Why Resilience Matters

Resilience—our ability to quickly adapt to negative life events—is a dynamic process that changes over time and cements with experience. It’s not an emotion; I doubt we ever feel resilient. But it is a mindset that expertly sustains and guides us through inclement times.

No one is born with resilience, it’s forged by choice. When mature, resilience bolsters us to navigate unexpected storms and gives us a way to make good decisions when the state of thinking clearly feels elusive.

Building Resilience

You’ve heard it said that our thoughts shape our reality. This is especially true with building resilience. Robust resilience is synonymous with a mindset that actively chooses positive thoughts and healthily interprets emotion. It’s well explained by The Appraisal Theory, which sounds terribly clever, but is actually quite straightforward.

The Appraisal Theory

Let’s say two people lose their jobs. Both interpret the incident in different ways: one sees it as a new opportunity to do something better, knowing unemployment won’t last forever. The other takes it as a blight on their worth amidst concerns that they’ll never secure another job. Appraisal happens in two stages. This is the first stage and it’s shaped purely by thought.

The second is defined by subsequent emotion. The rush of butterflies triggered in both individuals strikes them in disparate ways. The first chalks it down to the excitement of new possibilities opening up. The second, to fear of being too old or not smart enough to find the work they want. Each, as a result, makes decisions based on this chain of internal events.

Resilience, then, begins with a two-part appraisal: with thinking that is conducive to wellbeing and positive action, and with proper processing of thought-led emotions, especially negative ones that can induce paralysis.

By realising that our thinking heavily influences our reality, we can be intentional about thought and emotion, and strengthen our ability to observe and, hopefully, improve them both.

Practical Steps to Intentional Thought and Emotion

Our oldest habits—in this case our default way of thinking and respective emotions—take time to retrain. Thankfully, it’s not impossible. Throughout the process, be kind to yourself. Nothing changes overnight, not least our well-worn ways.

Focus and Mindfulness

Increasing your powers of self-observation can happen in two ways that essentially work together to grow your resilience. As all good things do, they take practise and patience. Once they’re habitual, so will your ability be to take control of what you think and how you feel.

These exercises are designed to enhance mindfulness, the process of being intentional about what you think, feel and observe.

☆ ☆ ☆ ☆ ☆

REQUIREMENT
From the article on resilience, transcribe word for word the part that opens with the words containing "By realising that" and closes with "how you feel.". Work only from the article on resilience.

[Excerpts from a dataset]
☆ ☆ ☆ ☆ ☆

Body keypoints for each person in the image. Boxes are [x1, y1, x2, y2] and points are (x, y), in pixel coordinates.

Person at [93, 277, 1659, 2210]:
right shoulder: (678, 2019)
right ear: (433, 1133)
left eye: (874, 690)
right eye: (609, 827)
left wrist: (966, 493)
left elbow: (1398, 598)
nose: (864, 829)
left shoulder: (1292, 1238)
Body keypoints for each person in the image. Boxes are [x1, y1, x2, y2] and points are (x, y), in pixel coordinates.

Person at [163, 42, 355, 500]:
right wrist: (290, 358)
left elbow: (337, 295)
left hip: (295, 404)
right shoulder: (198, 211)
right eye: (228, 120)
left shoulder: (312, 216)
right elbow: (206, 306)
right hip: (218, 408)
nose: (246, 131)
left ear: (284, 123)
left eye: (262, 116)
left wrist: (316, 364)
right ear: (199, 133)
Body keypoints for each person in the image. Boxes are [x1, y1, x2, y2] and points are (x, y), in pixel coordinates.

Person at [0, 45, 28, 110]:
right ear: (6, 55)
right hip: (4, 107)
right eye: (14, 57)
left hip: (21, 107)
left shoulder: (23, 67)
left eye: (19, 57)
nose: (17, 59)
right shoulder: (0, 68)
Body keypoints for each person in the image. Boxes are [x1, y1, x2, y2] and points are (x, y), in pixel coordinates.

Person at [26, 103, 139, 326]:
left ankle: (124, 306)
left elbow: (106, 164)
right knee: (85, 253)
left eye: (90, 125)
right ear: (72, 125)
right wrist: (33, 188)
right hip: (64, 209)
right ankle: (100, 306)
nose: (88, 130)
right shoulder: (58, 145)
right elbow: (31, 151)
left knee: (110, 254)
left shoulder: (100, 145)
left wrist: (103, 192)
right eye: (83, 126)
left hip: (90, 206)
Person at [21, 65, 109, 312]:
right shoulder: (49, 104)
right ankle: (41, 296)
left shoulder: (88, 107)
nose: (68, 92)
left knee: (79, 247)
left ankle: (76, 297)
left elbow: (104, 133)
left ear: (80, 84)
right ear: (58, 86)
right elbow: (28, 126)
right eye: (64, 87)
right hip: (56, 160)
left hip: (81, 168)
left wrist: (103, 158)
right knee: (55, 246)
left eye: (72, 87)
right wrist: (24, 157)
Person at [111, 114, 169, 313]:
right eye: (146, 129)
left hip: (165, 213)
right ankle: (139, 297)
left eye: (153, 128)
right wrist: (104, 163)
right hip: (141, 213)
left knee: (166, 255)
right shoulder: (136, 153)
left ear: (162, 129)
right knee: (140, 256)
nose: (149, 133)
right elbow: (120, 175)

☆ ☆ ☆ ☆ ☆

ANSWER SECTION
By realising that our thinking heavily influences our reality, we can be intentional about thought and emotion, and strengthen our ability to observe and, hopefully, improve them both.

Practical Steps to Intentional Thought and Emotion

Our oldest habits—in this case our default way of thinking and respective emotions—take time to retrain. Thankfully, it’s not impossible. Throughout the process, be kind to yourself. Nothing changes overnight, not least our well-worn ways.

Focus and Mindfulness

Increasing your powers of self-observation can happen in two ways that essentially work together to grow your resilience. As all good things do, they take practise and patience. Once they’re habitual, so will your ability be to take control of what you think and how you feel.